Obviously, these scientific breakthroughs still need to be tested in the real world, and that is exactly what is beginning to happen. In fact, some supercapacitors have already been put to use in a variety of ways. "Carbon-based supercaps are now used in electric buses, backup power for trucks and in cell phones to operate the flash in cameras among many other applications," Kaner said. He also said that his laboratory at UCLA is currently looking for industry partners that can assist his team in making their graphene supercapacitors on an industrial scale.

But will supercapacitors ever replace batteries? Unfortunately, Kaner doesn’t see that happening anytime soon. "Consumer devices are always trying to cram more and more energy into a small space," he stated. Obviously, this means that supercapacitors will need to be made much smaller and retain charges for longer periods of time.

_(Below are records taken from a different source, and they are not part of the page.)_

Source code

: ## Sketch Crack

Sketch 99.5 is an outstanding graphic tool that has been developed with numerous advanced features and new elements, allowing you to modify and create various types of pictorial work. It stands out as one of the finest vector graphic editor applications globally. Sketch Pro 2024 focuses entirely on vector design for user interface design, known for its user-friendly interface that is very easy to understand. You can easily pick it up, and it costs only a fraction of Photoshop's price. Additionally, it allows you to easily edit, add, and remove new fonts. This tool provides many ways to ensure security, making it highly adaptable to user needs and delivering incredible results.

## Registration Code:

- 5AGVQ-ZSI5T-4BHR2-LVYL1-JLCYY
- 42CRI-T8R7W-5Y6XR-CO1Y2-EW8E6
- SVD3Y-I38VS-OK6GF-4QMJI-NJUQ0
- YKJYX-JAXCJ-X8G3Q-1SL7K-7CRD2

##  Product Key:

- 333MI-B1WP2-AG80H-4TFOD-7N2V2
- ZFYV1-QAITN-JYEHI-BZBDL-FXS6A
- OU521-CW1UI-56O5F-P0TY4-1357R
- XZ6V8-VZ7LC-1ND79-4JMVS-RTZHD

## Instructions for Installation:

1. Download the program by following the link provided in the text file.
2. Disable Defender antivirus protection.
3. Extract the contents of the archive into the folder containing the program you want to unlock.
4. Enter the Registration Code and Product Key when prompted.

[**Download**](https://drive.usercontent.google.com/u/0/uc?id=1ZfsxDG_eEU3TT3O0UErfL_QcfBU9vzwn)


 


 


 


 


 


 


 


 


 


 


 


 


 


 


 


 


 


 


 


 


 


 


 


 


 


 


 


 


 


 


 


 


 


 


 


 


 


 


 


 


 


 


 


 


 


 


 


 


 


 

At Berkeley Lab, though, researchers are working on developing new electrolytes to increase the energy storage of their micro-supercapacitors while investigating how to preserve both the million-plus charge and discharge cycles and recharge times of less than five minutes for devices. John Chmiola, a chemist with the lab, told us, "my ultimate goals are to increase energy stored to levels closer to batteries. I think this is what the end users of portable energy storage devices really desire."

It’s obviously much more likely that supercapacitors will work in our devices in tandem with existing battery technology. "The prospect of integrating batteries and supercapacitors with the micro-electromechanical systems they power represents a conceptual leap forward over existing methods for powering such devices," Chmiola said.

Thanks to the research at both UCLA and Berkeley, supercapacitors will be made smaller and cheaper, and may one day lead to more widespread use in smaller electronic devices. Let’s hope that it’s only a matter of time before the world becomes a happier, more well-charged place.